### Written problem a
Return, character for character, the stretch of the Azure sample database post from "How to configure" through "using Python libraries.".

### Reading passage

-*-*-

Create a sample database on Azure cloud

Posted on Wed 03 May 2023 in Databases

The best way to start learning Data science is to work on practical projects. You can find a lot of information available online that will help you learn how to use Python to work with data and there are many data sets available to the public for practicing data analytics. Almost all public data sets are made available as CSV files or from an API.

After reviewing data science books, courses, and online resources, I noticed one particular topic is not covered in enough practical detail: how to use Python to access data from an SQL database. If you do not have access to an existing database, and want to learn how to analyze data stored in a database, you have to create your own sample database, preferably pre-loaded with a sample data set.

This post will show you how to create your own free database server 1 on Microsoft's Azure cloud, populate it with the AdventureWorks sample database, and connect to the server. I will cover the details of exploring databases using various Python functions in future posts.

The Adventureworks Database

Microsoft created sample databases so that users can experiment with their SQL Server and other data products. The Adventureworks database emulates the data needs of a fictional bicycle manufacturing company and has complex, realistic relationships defined between data tables.

Adventureworks database comes in three versions:

  • The OLTP version is for most typical online transaction processing workloads (50 MB)
  • The Data Warehouse (DW) version is for data warehousing workloads (900 MB)
  • The Lightweight (LT) version is a lightweight and pared down version of the OLTP sample (7 MB)

When you select the sample data set available on the Azure SQL Database service, Azure will deploy the Lightweight (LT) version of the Adventureworks dataset, also known as AdventureworksLT. This is suitable for the tutorial in this post. The other versions can be installed manually and would be used to learn advanced topics such as data warehouse technology.

Public Adventureworks Server

The Lightweight version of the Adventureworks database is available on a public server. If you do not want to create your own database server on Azure, you might choose to use the public server.

However, the public server only allows you to read database tables and does not allow you to read the database views. Database views are an important topic for data analysts because, for security and policy reasons, they often access data using database views defined by an administrator.

Since it is so easy to create your own Adventureworks database on an Azure SQL Server, and since you get additional functionality on your own server compared to the public server, I suggest you build you own server so you can experiment with data analytics.

How to configure services in Azure's free service tier

Microsoft Azure allows many different interfaces for configuring services. You may use Azure Portal, Azure CLI, Azure Resource Manager, Terraform, Microsoft's Python API 2, and more.

Azure CLI is easiest interface to include in a blog post where the reader may want to copy and paste steps. I will show you how to quickly create a sample database using Azure CLI and then show you how to connect to it using Python libraries.

If, instead, you want to use Azure Portal to create your sample database, follow the instructions in Microsoft's Azure documentation and then skip down to the rest of this post to learn how to connect a Python program to the sample database.

Create an Azure account

If you do not already have an Azure account, create one. Go to https://azure.com and click on the Free account button.

Azure sign up page

In the next few pages that appear, you agree to terms and conditions and enter your user information such as your e-mail address and password.

Install Azure CLI

Azure CLI can be installed on all major operating systems, including Linux. To install Azure CLI on Ubuntu, run the following command in your terminal window:

$ curl -sL https://aka.ms/InstallAzureCLIDeb | sudo bash

Or, if you don't like piping a third-party bash script through sudo, follow the step-by-step install instructions provided by Azure.

-*-*-

### Supplied entries

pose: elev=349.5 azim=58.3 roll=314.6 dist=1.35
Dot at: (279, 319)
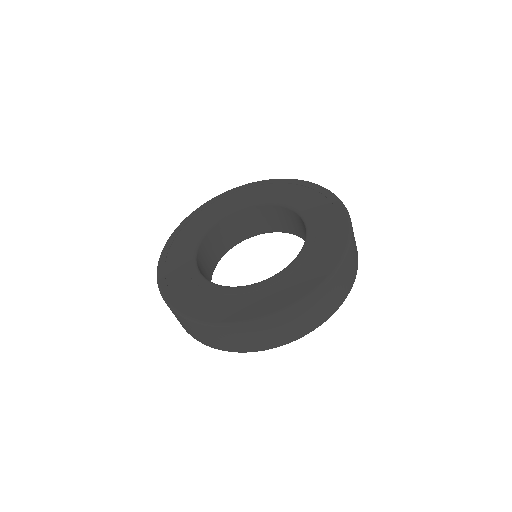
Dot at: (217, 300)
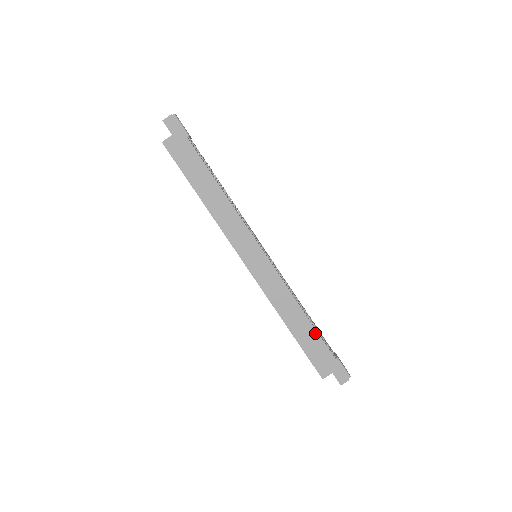
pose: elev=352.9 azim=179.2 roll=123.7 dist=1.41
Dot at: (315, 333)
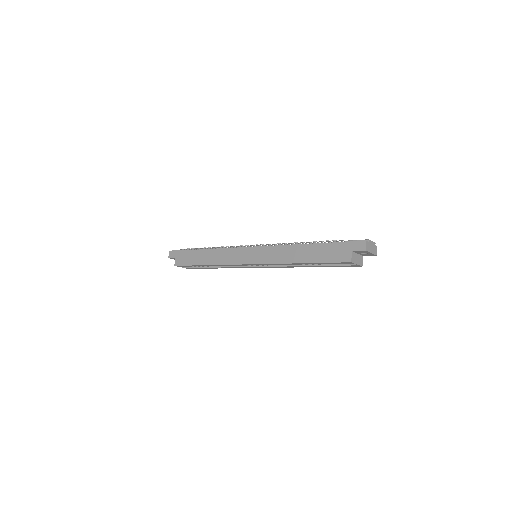
Dot at: (316, 246)
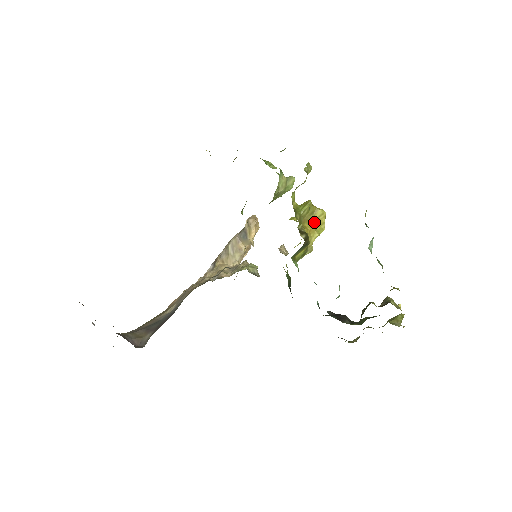
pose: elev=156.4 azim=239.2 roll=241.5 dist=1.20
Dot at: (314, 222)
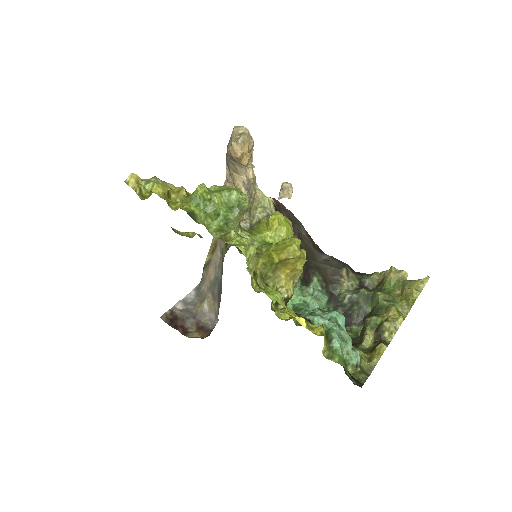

-*-*-

### Written problem b
Retype all of the records above word for word, and leave the pictures out of your answer.

### Final answer a
How to configure services in Azure's free service tier

Microsoft Azure allows many different interfaces for configuring services. You may use Azure Portal, Azure CLI, Azure Resource Manager, Terraform, Microsoft's Python API 2, and more.

Azure CLI is easiest interface to include in a blog post where the reader may want to copy and paste steps. I will show you how to quickly create a sample database using Azure CLI and then show you how to connect to it using Python libraries.

### Final answer b
pose: elev=349.5 azim=58.3 roll=314.6 dist=1.35
Dot at: (279, 319)
Dot at: (217, 300)
pose: elev=352.9 azim=179.2 roll=123.7 dist=1.41
Dot at: (315, 333)
Dot at: (316, 246)
pose: elev=156.4 azim=239.2 roll=241.5 dist=1.20
Dot at: (314, 222)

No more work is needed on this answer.